As you see mysql has huge performance improvement after adding the index.

The last query in drill:

apache drill (dfs.pyh)> select word,count(*) as dd from `words.csv` group by word order by dd desc limit 20;
+------+--------+
| word |   dd   |
+------+--------+
| the  | 597563 |
| to   | 466569 |
| a    | 228042 |
| is   | 223282 |
| and  | 215099 |
| in   | 176847 |
| i    | 174579 |
| for  | 165258 |
| on   | 164483 |
| of   | 161266 |
| this | 159244 |
| you  | 128854 |
| that | 126949 |
| at   | 126562 |
| it   | 117224 |
| be   | 89777  |
| from | 87112  |
| with | 86998  |
| not  | 85245  |
| if   | 82798  |
+------+--------+
20 rows selected (3.507 seconds)

I have run the above queries some times, choose an average running time 3.5 second.
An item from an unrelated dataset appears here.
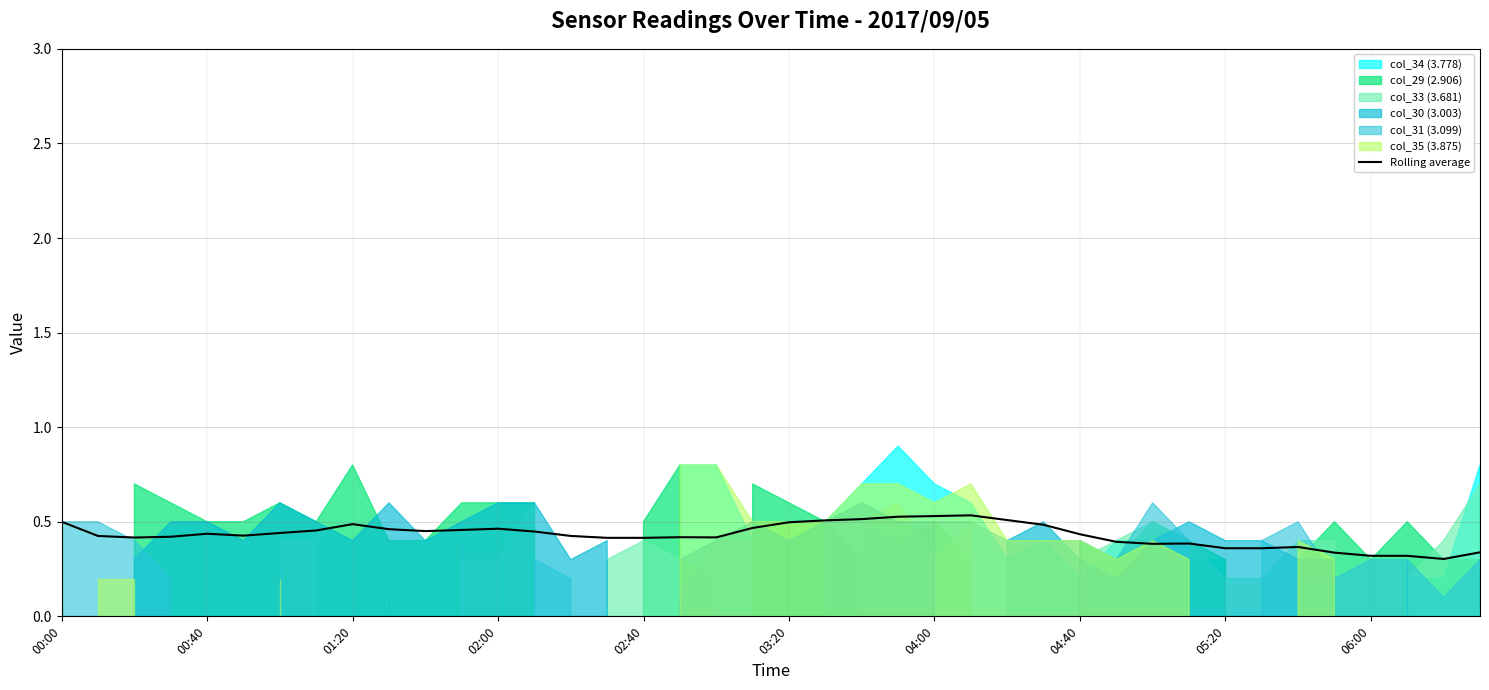

Reading right to left, list all the values displayed in this chart.

0.3	0.3	0.3	0.3	0.3	0.4	0.4	0.4	0.4	0.4	0.4	0.4	0.5	0.5	0.5	0.5	0.5	0.5	0.5	0.5	0.5	0.4	0.4	0.4	0.4	0.4	0.4	0.5	0.5	0.5	0.5	0.5	0.5	0.4	0.4	0.4	0.4	0.4	0.4	0.5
So the comparison of query time in three applications:

SparkMysqlDrill
Query time3.7swith index: 5.1s
without index: 11s
3.5s
Query time comparison in three SQL engines

It’s not surprised that for big data Mysql is not as efficient as the other two. Spark and Drill have the similar performance in this scenario. While Drill is much easier to use as you don’t have to know Scala programming.